It begins before you even know it. You know you’re pregnant but no one else does. But then you think you catch a knowing look from a woman on the corridor at work or one of your female colleagues almost imperceptively glances at your belly mid-conversation and you wonder fleetingly, do they know? No, sure how could they?
Then when the time is right, you break the news of your impending arrival and to a chorus of hand clapping and cries of “I knew it“, you find that you have suddenly become a member of the most ancient and secret society in the world: the sisterhood of motherhood. It’s a lovely, warm, supportive, open and welcoming place, the sisterhood, but its members only grant you access once you have crossed the threshold into pregnancy. There are women I have worked with for years who completely changed our relationship once they found out I was pregnant. Conversations took on a new tone; stories were exchanged, tips offered, sympathetic ears, eyes, faces came forth and new friendships were formed purely and solely on the basis of extending and sharing experiences of pregnancy, birth and motherhood. I was delighted actually. My working relationships improved nearly overnight, as if I had learned a secret handshake which opened up a network of membership privileges and insider knowledge.
As my pregnancy continued and my bump was obvious to everyone, I began to notice the sisterhood was not exclusive to my mothering work colleagues. In fact neighbours who I’d never exchanged a word with began to stop for a chat as they passed by the front garden and some even called to the door to ask after me and the approaching big day and to offer their help and their stories. Chance meetings with acquaintences would descend into excited, hushed whispers and the sharing of delightful, intimate tales. When Baby S arrived, this loveliness continued.
Mothers are so nice to other mothers.* It’s like an instant “knowingness” and recognition, a universal empathy that doesn’t need to be verbalised. Mothers know what it is to be a mother and regardless of different philosophies or opinions on the A-Z of childrearing, every mother knows what it feels like to be a mother, the very essence of it, at whatever stage of the journey you may be on. It’s almost cellular.
One of the beautiful things I have loved since my mothering journey began is the new friendships that I have developed. The friendships began because we became mothers at the same time but have endured and matured into strong, important relationships that have subsumed and transcended our shared mother-status. These friendships have enriched my life at a stage when I pretty much thought I had a full complement of friendships. They are unique in that we just jumped right in at the deep end, straight into the heavy stuff, no messing. I remember in some of our first meetings talking about perineal massage, incontinence, stitches, piles, cracked nipples, sex – and not a red face in the house. We talk about the profound emotional, psychological, physical and physiological changes and feelings we have experienced and are experiencing – our hopes, our fears, our worries and always the humour that follow us on this journey. It’s amazing. They have added such value to my life.

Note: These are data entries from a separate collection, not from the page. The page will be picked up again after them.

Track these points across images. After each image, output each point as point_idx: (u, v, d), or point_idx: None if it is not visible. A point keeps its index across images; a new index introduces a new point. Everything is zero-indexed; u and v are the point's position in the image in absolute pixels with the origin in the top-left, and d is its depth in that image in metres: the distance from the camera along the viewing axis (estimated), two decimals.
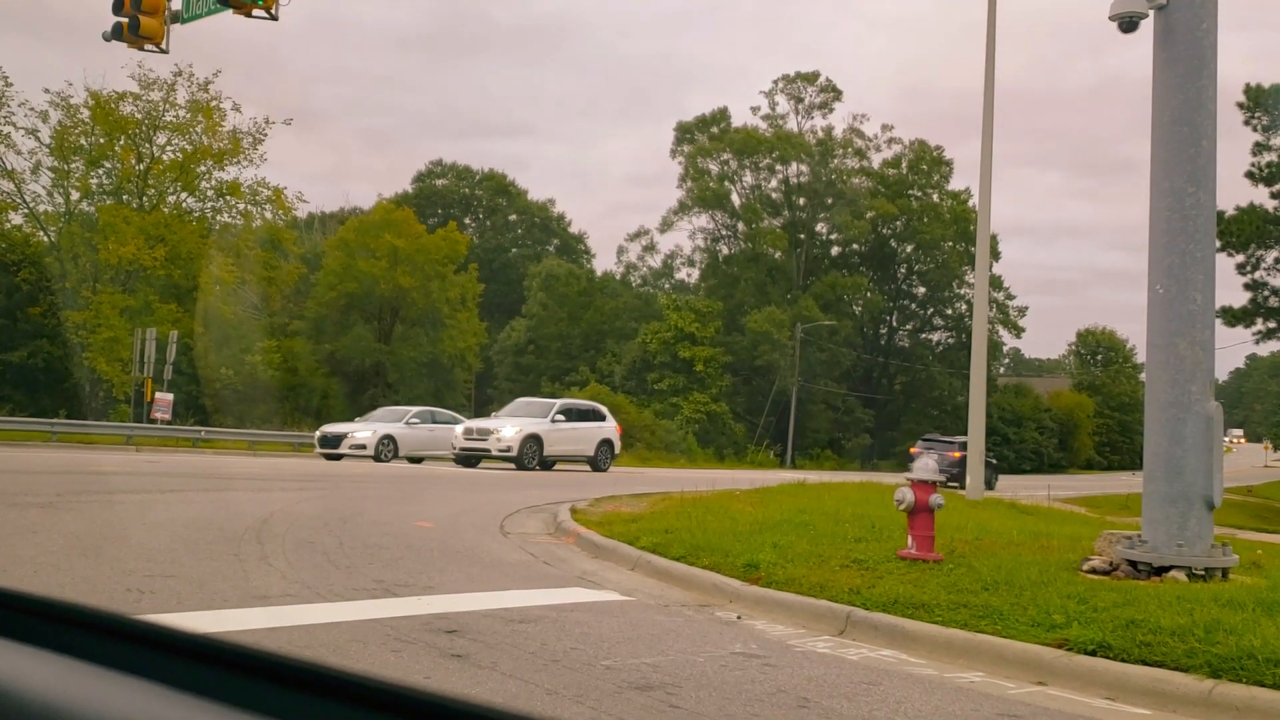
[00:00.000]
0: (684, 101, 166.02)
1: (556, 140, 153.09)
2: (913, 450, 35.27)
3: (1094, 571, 7.85)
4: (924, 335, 71.37)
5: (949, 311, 70.19)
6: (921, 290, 68.22)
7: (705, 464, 50.33)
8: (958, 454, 27.37)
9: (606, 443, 26.43)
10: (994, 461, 44.69)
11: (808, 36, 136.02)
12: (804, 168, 63.73)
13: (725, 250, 65.63)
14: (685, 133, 65.40)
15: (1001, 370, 74.21)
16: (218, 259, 36.89)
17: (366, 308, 45.62)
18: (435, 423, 28.06)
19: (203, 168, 37.45)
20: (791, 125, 65.01)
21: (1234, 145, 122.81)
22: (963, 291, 68.92)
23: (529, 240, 74.71)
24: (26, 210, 37.56)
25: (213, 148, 37.10)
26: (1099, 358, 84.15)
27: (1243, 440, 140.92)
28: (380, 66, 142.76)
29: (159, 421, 29.92)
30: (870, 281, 64.06)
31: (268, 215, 38.97)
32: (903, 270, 67.58)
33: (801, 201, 64.24)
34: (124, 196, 37.37)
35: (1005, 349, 74.69)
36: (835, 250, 66.35)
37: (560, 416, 25.71)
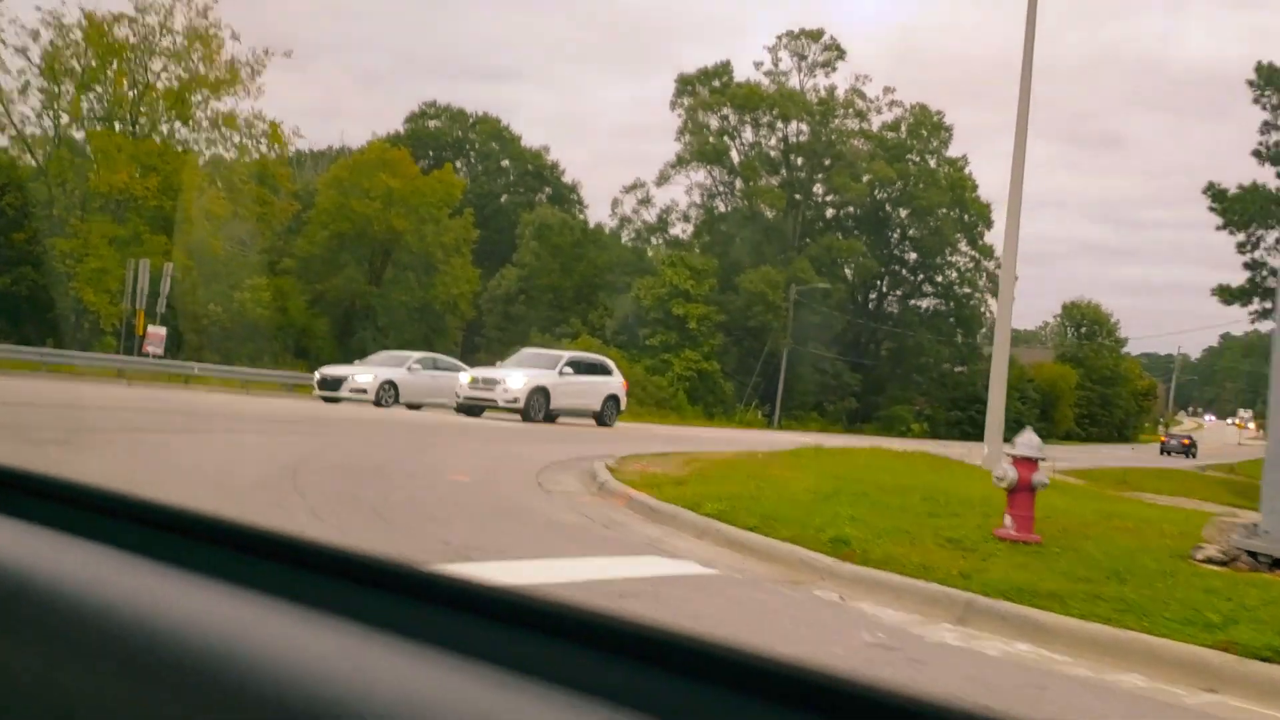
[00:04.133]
0: (679, 53, 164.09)
1: (545, 87, 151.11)
2: None
3: (1210, 561, 7.43)
4: (913, 301, 71.03)
5: (939, 279, 69.83)
6: (913, 256, 67.76)
7: (696, 421, 50.00)
8: None
9: (613, 398, 25.89)
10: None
11: None
12: (804, 127, 62.90)
13: (721, 207, 64.91)
14: (686, 85, 64.35)
15: (978, 339, 73.85)
16: (209, 192, 35.87)
17: (358, 248, 44.68)
18: (437, 369, 27.43)
19: (198, 97, 36.30)
20: (794, 83, 64.13)
21: (1241, 123, 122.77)
22: (955, 259, 68.64)
23: (521, 188, 73.55)
24: (14, 132, 36.37)
25: (209, 77, 35.95)
26: (1083, 330, 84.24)
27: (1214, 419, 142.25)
28: (368, 2, 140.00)
29: (150, 356, 29.07)
30: (864, 245, 63.53)
31: (263, 149, 37.94)
32: (895, 235, 67.06)
33: (799, 161, 63.48)
34: (115, 123, 36.20)
35: (988, 318, 74.33)
36: (830, 212, 65.75)
37: (568, 369, 25.12)
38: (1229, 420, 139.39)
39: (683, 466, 14.85)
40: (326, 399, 25.76)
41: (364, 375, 25.72)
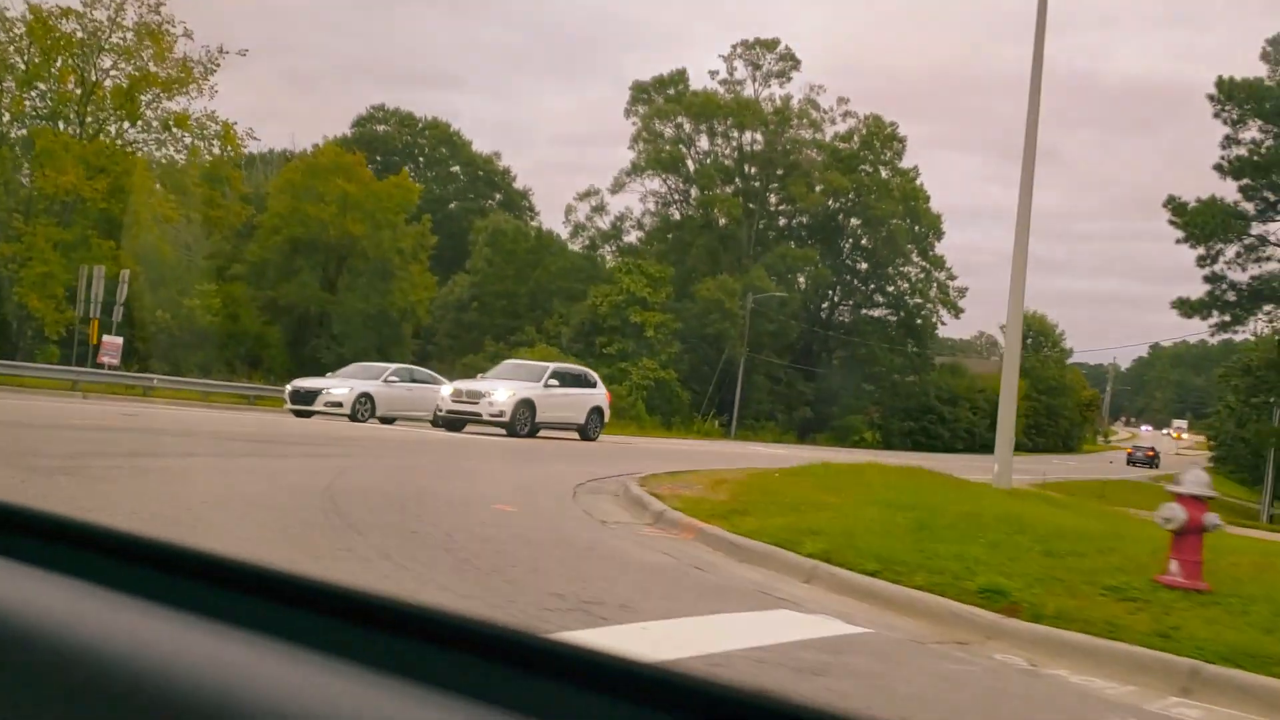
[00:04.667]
0: (619, 62, 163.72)
1: (486, 94, 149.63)
2: None
3: None
4: (865, 311, 71.03)
5: (890, 288, 69.94)
6: (864, 266, 67.78)
7: (655, 432, 49.26)
8: None
9: (597, 410, 25.05)
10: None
11: (751, 5, 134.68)
12: (759, 136, 62.59)
13: (676, 215, 64.33)
14: (641, 92, 63.70)
15: (928, 349, 74.03)
16: (159, 194, 34.23)
17: (312, 254, 43.16)
18: (414, 381, 26.29)
19: (148, 96, 34.59)
20: (749, 92, 63.79)
21: (1204, 137, 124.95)
22: (906, 269, 68.72)
23: (472, 194, 72.32)
24: None
25: (160, 75, 34.28)
26: (1029, 341, 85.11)
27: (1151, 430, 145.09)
28: (300, 4, 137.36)
29: (106, 367, 27.45)
30: (817, 254, 63.33)
31: (215, 151, 36.32)
32: (848, 245, 67.05)
33: (754, 170, 63.14)
34: (60, 122, 34.41)
35: (940, 328, 74.66)
36: (783, 221, 65.51)
37: (554, 381, 24.24)
38: (1164, 430, 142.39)
39: (715, 488, 14.04)
40: (299, 413, 24.50)
41: (339, 388, 24.50)
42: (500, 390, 23.08)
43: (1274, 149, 36.81)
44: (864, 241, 66.48)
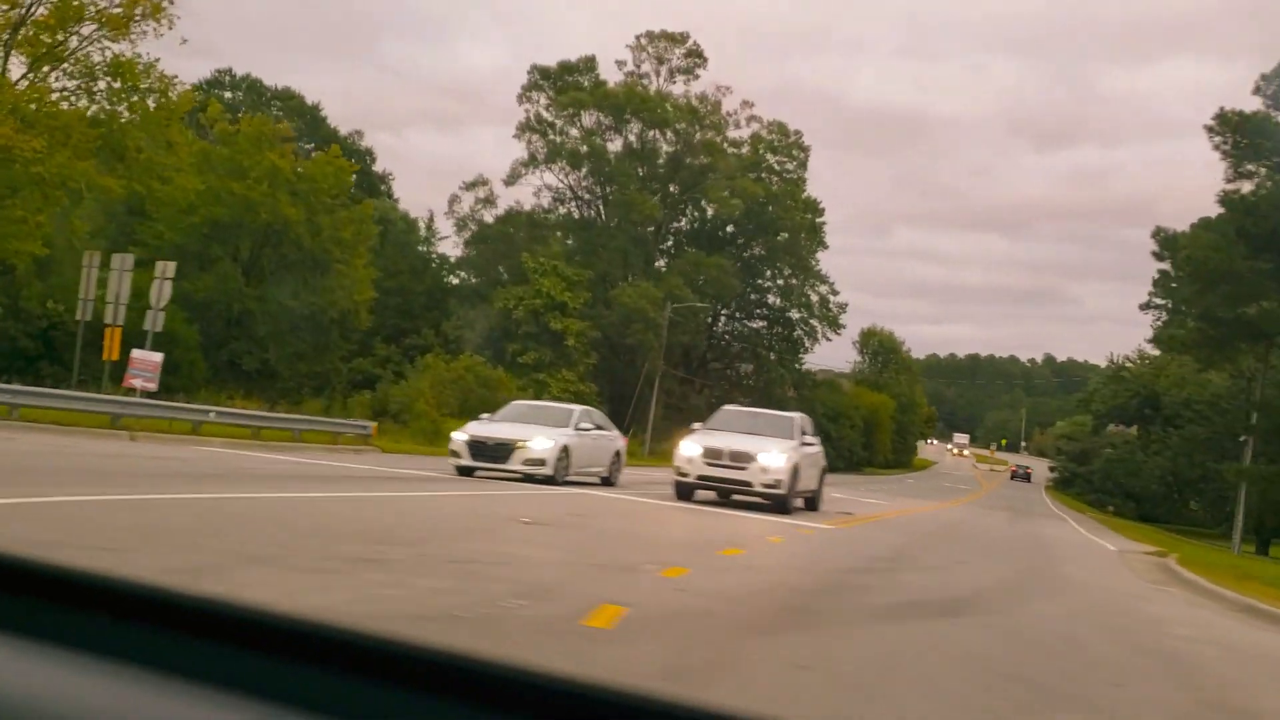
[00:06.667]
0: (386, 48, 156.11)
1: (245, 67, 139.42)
2: None
3: None
4: (746, 322, 69.31)
5: (773, 300, 68.36)
6: (759, 277, 65.67)
7: None
8: None
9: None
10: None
11: None
12: (670, 134, 59.56)
13: (577, 213, 60.40)
14: (545, 79, 59.34)
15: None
16: (92, 161, 27.50)
17: (231, 241, 36.61)
18: (598, 428, 20.91)
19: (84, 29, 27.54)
20: (654, 88, 60.62)
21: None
22: (793, 282, 67.08)
23: None
24: None
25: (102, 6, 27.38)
26: (880, 359, 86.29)
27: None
28: None
29: (139, 392, 20.87)
30: (724, 262, 60.76)
31: (150, 106, 29.60)
32: (750, 253, 64.89)
33: (665, 171, 60.08)
34: None
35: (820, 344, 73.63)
36: (688, 226, 62.80)
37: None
38: (949, 446, 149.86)
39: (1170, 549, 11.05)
40: (470, 472, 18.44)
41: (540, 440, 18.60)
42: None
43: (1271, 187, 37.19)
44: (758, 250, 64.49)
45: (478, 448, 18.41)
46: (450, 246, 65.48)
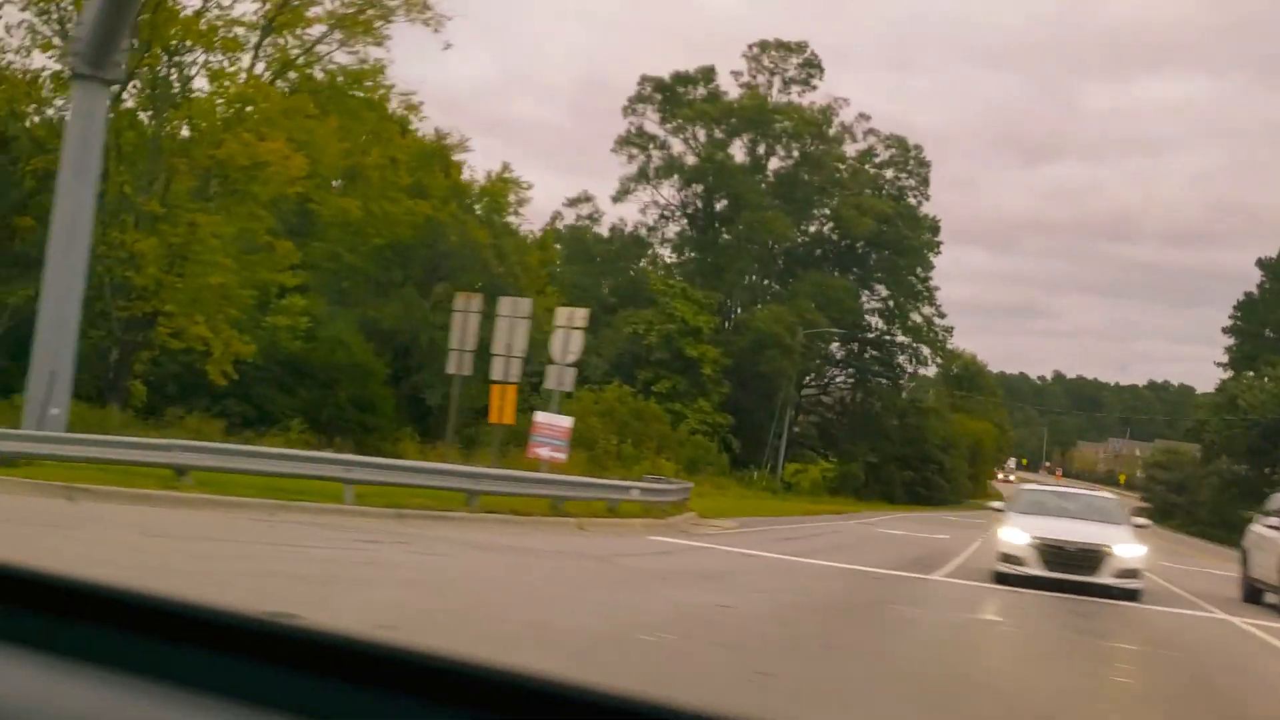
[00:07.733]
0: None
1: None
2: None
3: None
4: (850, 345, 65.96)
5: (877, 324, 65.16)
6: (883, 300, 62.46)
7: (738, 491, 41.81)
8: None
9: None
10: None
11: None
12: (787, 147, 56.37)
13: (691, 231, 57.08)
14: (661, 90, 55.93)
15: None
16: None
17: (416, 265, 33.00)
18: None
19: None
20: (773, 100, 57.43)
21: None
22: (903, 302, 63.95)
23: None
24: None
25: None
26: (965, 383, 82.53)
27: None
28: None
29: (546, 465, 17.09)
30: (846, 284, 57.60)
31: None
32: (867, 273, 61.44)
33: (781, 185, 56.84)
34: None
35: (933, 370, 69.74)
36: (814, 246, 59.19)
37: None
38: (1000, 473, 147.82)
39: None
40: (1033, 583, 14.21)
41: (1132, 546, 14.44)
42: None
43: None
44: (876, 269, 61.14)
45: (1054, 554, 14.70)
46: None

As a fully fledged member of the sisterhood of motherhood, I have found myself extending out the hand of “knowingness” and support to other women coming up behind me. I find I can’t control it actually. I see the pregnant woman and I want to reach out. I don’t mean overshare and burden with my own experience but I do feel a desire to let them know that I know. And that I’d be delighted to help with anything at all. Does that make any sense?

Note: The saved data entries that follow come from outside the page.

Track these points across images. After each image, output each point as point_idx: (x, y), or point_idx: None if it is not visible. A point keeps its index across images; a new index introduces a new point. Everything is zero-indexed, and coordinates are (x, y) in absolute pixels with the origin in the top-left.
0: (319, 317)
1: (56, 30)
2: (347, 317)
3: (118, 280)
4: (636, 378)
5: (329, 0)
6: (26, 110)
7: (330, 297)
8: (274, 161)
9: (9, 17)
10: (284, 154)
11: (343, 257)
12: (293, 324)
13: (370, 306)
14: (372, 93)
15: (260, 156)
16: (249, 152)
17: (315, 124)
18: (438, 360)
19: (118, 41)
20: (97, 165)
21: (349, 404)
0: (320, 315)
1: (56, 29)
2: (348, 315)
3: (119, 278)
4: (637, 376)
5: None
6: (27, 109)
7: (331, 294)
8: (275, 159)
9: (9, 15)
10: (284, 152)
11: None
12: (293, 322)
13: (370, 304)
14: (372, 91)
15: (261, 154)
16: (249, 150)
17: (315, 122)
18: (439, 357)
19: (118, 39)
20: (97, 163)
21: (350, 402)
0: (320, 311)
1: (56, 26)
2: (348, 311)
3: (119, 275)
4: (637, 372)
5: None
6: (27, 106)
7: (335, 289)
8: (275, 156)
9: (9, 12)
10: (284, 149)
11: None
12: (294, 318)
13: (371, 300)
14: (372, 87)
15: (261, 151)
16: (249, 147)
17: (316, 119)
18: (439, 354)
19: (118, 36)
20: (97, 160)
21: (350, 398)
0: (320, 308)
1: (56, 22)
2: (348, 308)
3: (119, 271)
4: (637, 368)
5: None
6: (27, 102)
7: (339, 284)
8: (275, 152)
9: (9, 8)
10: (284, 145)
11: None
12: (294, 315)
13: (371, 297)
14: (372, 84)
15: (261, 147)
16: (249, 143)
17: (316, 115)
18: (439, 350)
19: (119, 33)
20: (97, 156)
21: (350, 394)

It’s such a wonderful secret society to be a part of. I think what would make it even better is if it wasn’t a secret society. I was blissfully unaware of it’s existence pre-pregnancy. I’m fairly sure I would have scoffed at the idea of it too and dismissed the perceived smugness of it all. Now, I can only imagine all the good it would do, if women grew up in a world where this sharing of motherhood was a wisdom we all had from birth. I think it would empower women and they could make better, more informed choices about motherhood and where it may or may not fit into their lives.
Then maybe things wouldn’t come as such a shock. And maybe women would be nicer to each other.
*You might have spotted my asterisk there. The caveat I’m including is “except online”. Sometimes some mothers can be very mean to other mothers online because they are emboldened by the anonymity of the Internet. That’s just not cool. I have no problem when people disagree with people to their face or disagree with them completely behind their backs because there’s no harm done there, but there’s no need for the cowardly anonymous attacking.